RECORDS PROVIDED:
Start of Block

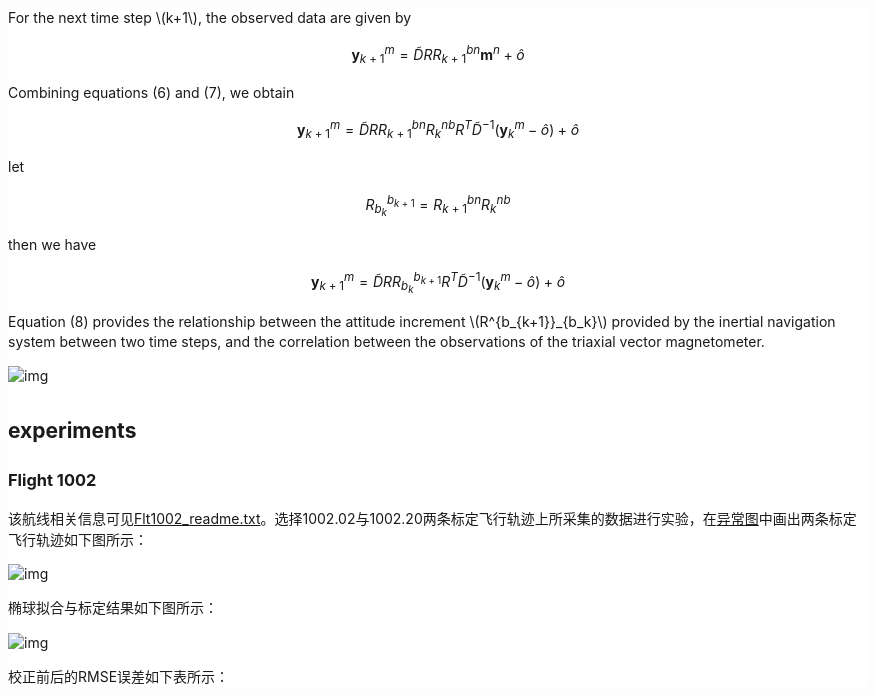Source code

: 
For the next time step \\(k+1\\), the observed data are given by

$$
\boldsymbol{y}_{k+1}^m=\tilde{D}RR_{k+1}^{bn}\boldsymbol{m}^n+\hat{o}
\tag{7}
$$


Combining equations (6) and (7), we obtain

$$
\boldsymbol{y}_{k+1}^m=\tilde{D}RR_{k+1}^{bn}
R_k^{nb}R^T\tilde{D}^{-1}(\boldsymbol{y}_{k}^m-\hat{o})
+\hat{o}
$$

let

$$
R^{b_{k+1}}_{b_k}=R_{k+1}^{bn}R_k^{nb}
$$

then we have

$$
\boldsymbol{y}_{k+1}^m=\tilde{D}R
R^{b_{k+1}}_{b_k}
R^T\tilde{D}^{-1}(\boldsymbol{y}_{k}^m-\hat{o})
+\hat{o}
\tag{8}
$$


Equation (8) provides the relationship between the attitude increment \\(R^{b_{k+1}}_{b_k}\\) provided by the inertial navigation system between two time steps, and the correlation between the observations of the triaxial vector magnetometer.

![img](http://sunqinxuan.github.io/images/projects-2024-07-09-img1.jpg)

## experiments

### Flight 1002

该航线相关信息可见[Flt1002_readme.txt](http://sunqinxuan.github.io/files/posts-research-journal-2023-11-27-Flt1002_readme.txt)。选择1002.02与1002.20两条标定飞行轨迹上所采集的数据进行实验，在[异常图](https://geophysical-data.canada.ca/)中画出两条标定飞行轨迹如下图所示：

![img](http://sunqinxuan.github.io/images/projects-2024-05-24-img3.png)

椭球拟合与标定结果如下图所示：

![img](http://sunqinxuan.github.io/images/projects-2024-05-24-img4.png)

校正前后的RMSE误差如下表所示：
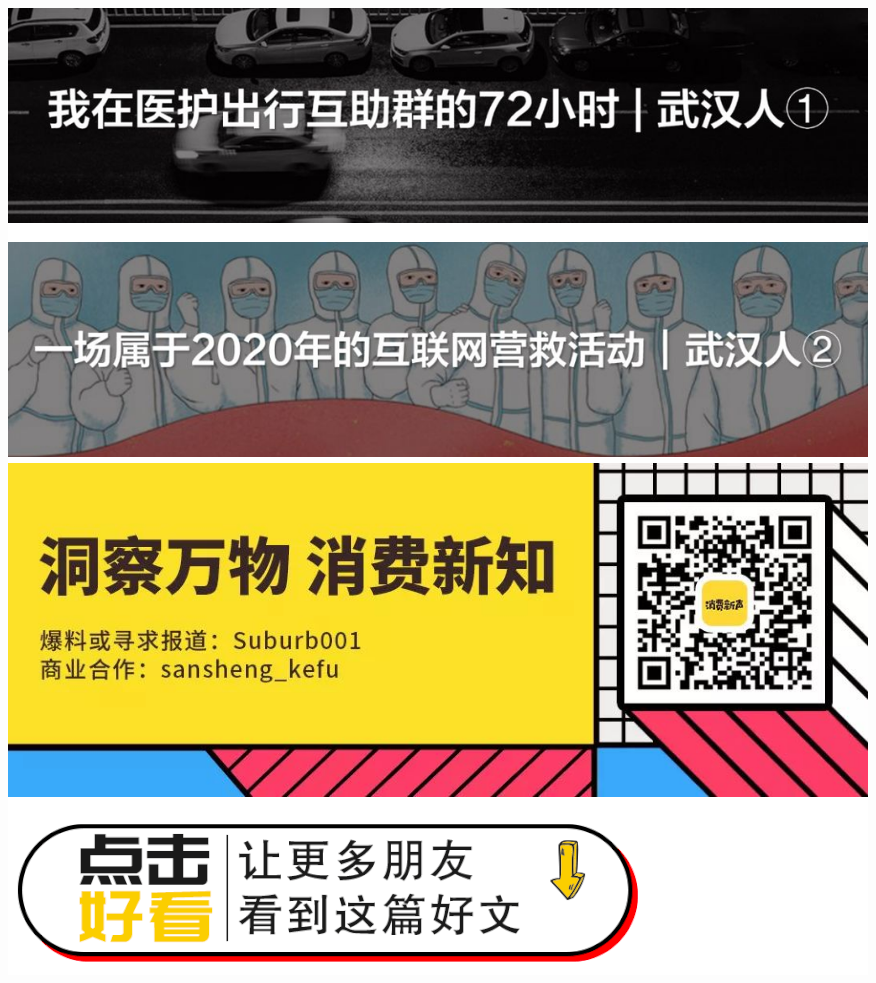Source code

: [![](/images/post/f745c0064237f4113084b4407bbf6e06.jpg)](http://mp.weixin.qq.com/s?__biz=MzIyMjE3NDExNw==&mid=2247487591&idx=1&sn=6b896ec84033f948495ecd6522ef1f07&chksm=e830deaddf4757bb8bb803eeb51987456e9115c4a1a942d224583b9f5cf42052c82bf82fc2c5&scene=21#wechat_redirect)

[![](/images/post/b1b2b758ab9af3d565e2e96e57c925bd.jpg)](http://mp.weixin.qq.com/s?__biz=MzIyMjE3NDExNw==&mid=2247487602&idx=1&sn=6711548fc8c93bd75023b5bc964759a9&chksm=e830deb8df4757aed622cffc047a0f5c381a88edab8bf390ad09f230dcbcb2cc78a37e064228&scene=21#wechat_redirect)![](/images/post/c293f8fef8002f635f8251e647229c0b.jpg)

![](/images/post/18869088d9f6413346dfda5c3f8cc3e0.jpg)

End of Block

WHAT IS EXPECTED: Only the lines above that hold "tilde" are wanted. Show every one of them.

REPLY:
\boldsymbol{y}_{k+1}^m=\tilde{D}RR_{k+1}^{bn}\boldsymbol{m}^n+\hat{o}
\boldsymbol{y}_{k+1}^m=\tilde{D}RR_{k+1}^{bn}
R_k^{nb}R^T\tilde{D}^{-1}(\boldsymbol{y}_{k}^m-\hat{o})
\boldsymbol{y}_{k+1}^m=\tilde{D}R
R^T\tilde{D}^{-1}(\boldsymbol{y}_{k}^m-\hat{o})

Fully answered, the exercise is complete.